Honestly? There has not been a step in this pandemic that I (and many others) didn’t predict out loud long before our leaders made ‘announcements’ too late in the game. How could we know more than they did? Logic. Common sense, awareness of how viruses mutate, awareness of real human behaviour. You know…thinking? We critics had something else on our side, too. We put the people first. The experts put the economy if not first, then vying for first. Our leaders did not know what their main job was – keep the people safe!
I guess the real culprit is not any one institution but, rather, institutionalization – the replacement of thinking with (the three P’s) policies, procedures and protocols (as if whoever devised them was a genius with precise visions of all future possibilities).
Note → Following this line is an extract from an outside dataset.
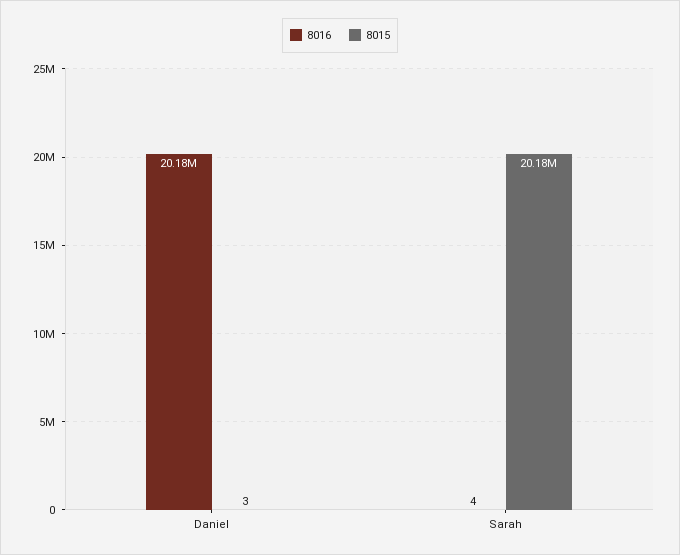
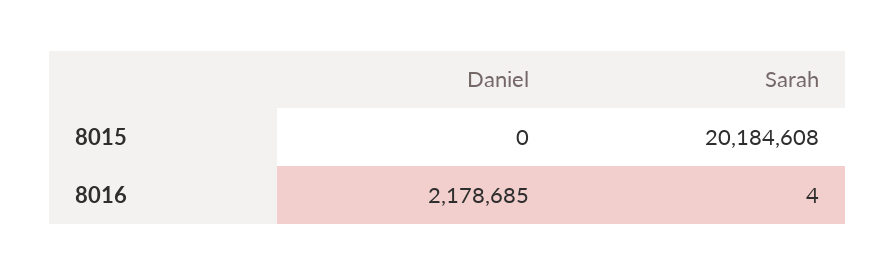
8016, Daniel: 20180000 -> 2178685
8015, Daniel: 3 -> 0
The reality is that the three Ps should not be the ‘go-to’ first response. NOT EVER! Thinking should be first. And, if you are not smart enough to think on the spot, THEN and only then should you rely on the 3P manual.
If I was the head of any institution, my first major change would be to tell all staff: “We are here to help our customers/patients/clients. So, when faced with a vexing problem, first DO THE RIGHT THING! If the right thing eludes you in the moment, then ask someone smarter and, if there is no one, then and only then refer to the manual. The manual is there ONLY as back-up. It does not replace your brain. Use your brain first, use the manual second and know that ‘doing the right thing’ is always right.”
Turning off our brains doing routine work is kinda normal. I turn off alla time (and it shows!). We rely on muscle memory, habit, established procedure, routine and peer group acceptance to guide us. That usually saves time and still gets the job done. But NEW problems require awareness, creativity, flexibility and gobs of information, sanity, logic and morality. New problems make for complication. Our leaders, professions and experts, steeped in education, precedent, law, rules, policy manuals, protocols and hierarchies are, I am afraid, a bit too slow-off-the-mark to think right for a brand new problem. And this time, people died by the thousands nationally and millions globally.
Now that I have ranted, I think I am not so angry as I am disappointed. I really thought we had more smart, real-time thinking, creative people with the power and the resources to do the right thing. I no longer think we do. Israel, New Zealand and Vietnam seem to, but we don’t.